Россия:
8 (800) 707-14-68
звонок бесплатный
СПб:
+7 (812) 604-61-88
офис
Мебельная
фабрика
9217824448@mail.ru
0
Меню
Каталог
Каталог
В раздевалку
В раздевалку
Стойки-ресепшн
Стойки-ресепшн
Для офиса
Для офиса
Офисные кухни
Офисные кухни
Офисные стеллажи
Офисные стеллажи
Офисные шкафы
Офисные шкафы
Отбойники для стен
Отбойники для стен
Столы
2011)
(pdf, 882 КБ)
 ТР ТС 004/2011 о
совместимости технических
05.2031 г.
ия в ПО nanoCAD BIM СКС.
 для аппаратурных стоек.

• What is expected:
Could you give the data above again, exact in every line?

• Task solution:
Россия:
8 (800) 707-14-68
звонок бесплатный
СПб:
+7 (812) 604-61-88
офис
Мебельная
фабрика
9217824448@mail.ru
0
Меню
Каталог
Каталог
В раздевалку
В раздевалку
Стойки-ресепшн
Стойки-ресепшн
Для офиса
Для офиса
Офисные кухни
Офисные кухни
Офисные стеллажи
Офисные стеллажи
Офисные шкафы
Офисные шкафы
Отбойники для стен
Отбойники для стен
Столы
2011)
(pdf, 882 КБ)
 ТР ТС 004/2011 о
совместимости технических
05.2031 г.
ия в ПО nanoCAD BIM СКС.
 для аппаратурных стоек.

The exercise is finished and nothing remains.